*** Opening Records ***

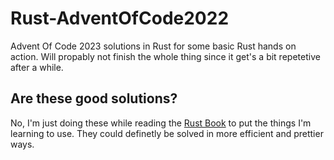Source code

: # Rust-AdventOfCode2022
Advent Of Code 2023 solutions in Rust for some basic Rust hands on action. 
Will propably not finish the whole thing since it get's a bit repetetive 
after a while.


## Are these good solutions?
No, I'm just doing these while reading the [Rust Book](https://doc.rust-lang.org/book/)
to put the things I'm learning to use. They could definetly be solved 
in more efficient and prettier ways.
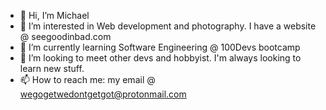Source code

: - 👋 Hi, I’m Michael
- 👀 I’m interested in Web development and photography. I have a website @ seegoodinbad.com
- 🌱 I’m currently learning Software Engineering @ 100Devs bootcamp
- 💞️ I’m looking to meet other devs and hobbyist. I'm always looking to learn new stuff.
- 📫 How to reach me: my email @ wegogetwedontgetgot@protonmail.com

<!---
projectdisplayflex/projectdisplayflex is a ✨ special ✨ repository because its `README.md` (this file) appears on your GitHub profile.
You can click the Preview link to take a look at your changes.
--->
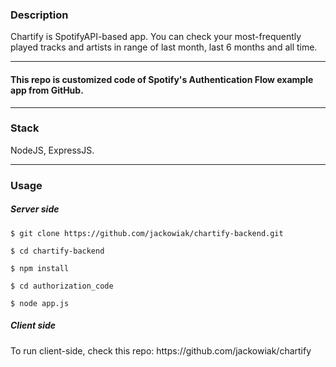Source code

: <div>
  <h3>Description</h3>
  <p>Chartify is SpotifyAPI-based app. You can check your most-frequently played tracks and artists in range of last month, last 6 months and all time.</p>
</div>

<hr />

<div>
  <h4><strong>This repo is customized code of Spotify's Authentication Flow example app from GitHub.</strong></h4>
</div>

<hr />

<div>
  <h3>Stack</h3>
  <p>NodeJS, ExpressJS.</p>
</div>

<hr />

<div>
  <h3>Usage</h3>
  <h5>Server side</h5>
  <p><code>$ git clone https://github.com/jackowiak/chartify-backend.git</code></p>
  <p><code>$ cd chartify-backend</code></p>
  <p><code>$ npm install </code></p>
  <p><code>$ cd authorization_code</code></p>
  <p><code>$ node app.js </code></p>
  <h5>Client side</h5>
  <p>To run client-side, check this repo: https://github.com/jackowiak/chartify</p>
</div>
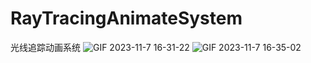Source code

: # RayTracingAnimateSystem
光线追踪动画系统
![GIF 2023-11-7 16-31-22](https://github.com/KONG-Y/RayTracingAnimateSystem/assets/31161653/8359171c-7e93-4d73-89f3-f2b8c3b0c461)
![GIF 2023-11-7 16-35-02](https://github.com/KONG-Y/RayTracingAnimateSystem/assets/31161653/ee5b2eef-433c-43c0-b260-d027363b2564)


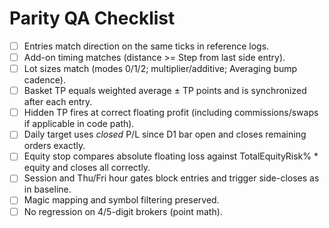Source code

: 
# Parity QA Checklist

- [ ] Entries match direction on the same ticks in reference logs.
- [ ] Add-on timing matches (distance >= Step from last side entry).
- [ ] Lot sizes match (modes 0/1/2; multiplier/additive; Averaging bump cadence).
- [ ] Basket TP equals weighted average ± TP points and is synchronized after each entry.
- [ ] Hidden TP fires at correct floating profit (including commissions/swaps if applicable in code path).
- [ ] Daily target uses *closed* P/L since D1 bar open and closes remaining orders exactly.
- [ ] Equity stop compares absolute floating loss against TotalEquityRisk% * equity and closes all correctly.
- [ ] Session and Thu/Fri hour gates block entries and trigger side-closes as in baseline.
- [ ] Magic mapping and symbol filtering preserved.
- [ ] No regression on 4/5-digit brokers (point math).
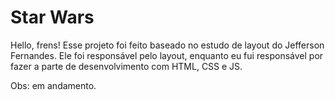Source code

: 

# Star Wars

Hello, frens!  Esse projeto foi feito baseado no estudo de layout do Jefferson Fernandes. Ele foi responsável pelo layout, enquanto eu fui responsável por fazer a parte de desenvolvimento com HTML, CSS e JS.

Obs: em andamento.
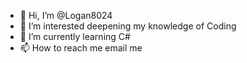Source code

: - 👋 Hi, I’m @Logan8024
- 👀 I’m interested deepening my knowledge of Coding
- 🌱 I’m currently learning C#
- 📫 How to reach me email me

<!---
Logan8024/Logan8024 is a ✨ special ✨ repository because its `README.md` (this file) appears on your GitHub profile.
You can click the Preview link to take a look at your changes.
--->
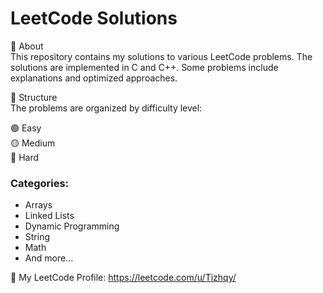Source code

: # LeetCode Solutions
📌 About  
This repository contains my solutions to various LeetCode problems. The solutions are implemented in C and C++. Some problems include explanations and optimized approaches.

📂 Structure  
The problems are organized by difficulty level:

🟢 Easy  
🟡 Medium  
🔴 Hard

### Categories:
- Arrays  
- Linked Lists  
- Dynamic Programming  
- String  
- Math  
- And more...

🔗 My LeetCode Profile: https://leetcode.com/u/Tizhqy/
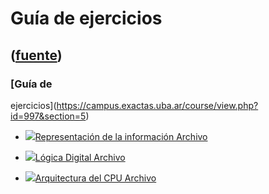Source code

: # Guía de ejercicios
([fuente](https://campus.exactas.uba.ar/course/view.php?id=997&section=5))
---
### [Guía de
ejercicios](https://campus.exactas.uba.ar/course/view.php?id=997&section=5)

  - [![ ](https://campus.exactas.uba.ar/theme/image.php/aardvark/core/1524598950/f/pdf-24)Representación de la información Archivo](https://campus.exactas.uba.ar/mod/resource/view.php?id=53513)

  - [![ ](https://campus.exactas.uba.ar/theme/image.php/aardvark/core/1524598950/f/pdf-24)Lógica Digital Archivo](https://campus.exactas.uba.ar/mod/resource/view.php?id=53514)

  - [![ ](https://campus.exactas.uba.ar/theme/image.php/aardvark/core/1524598950/f/pdf-24)Arquitectura del CPU Archivo](https://campus.exactas.uba.ar/mod/resource/view.php?id=53515)

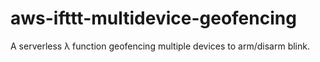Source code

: # aws-ifttt-multidevice-geofencing
A serverless λ function geofencing multiple devices to arm/disarm blink.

*** Closing Records ***

* **What you are asked to do**
Whenever a line in the data above contains the word "README", include it in the tally, and report only the final number.

* **Answer space**
2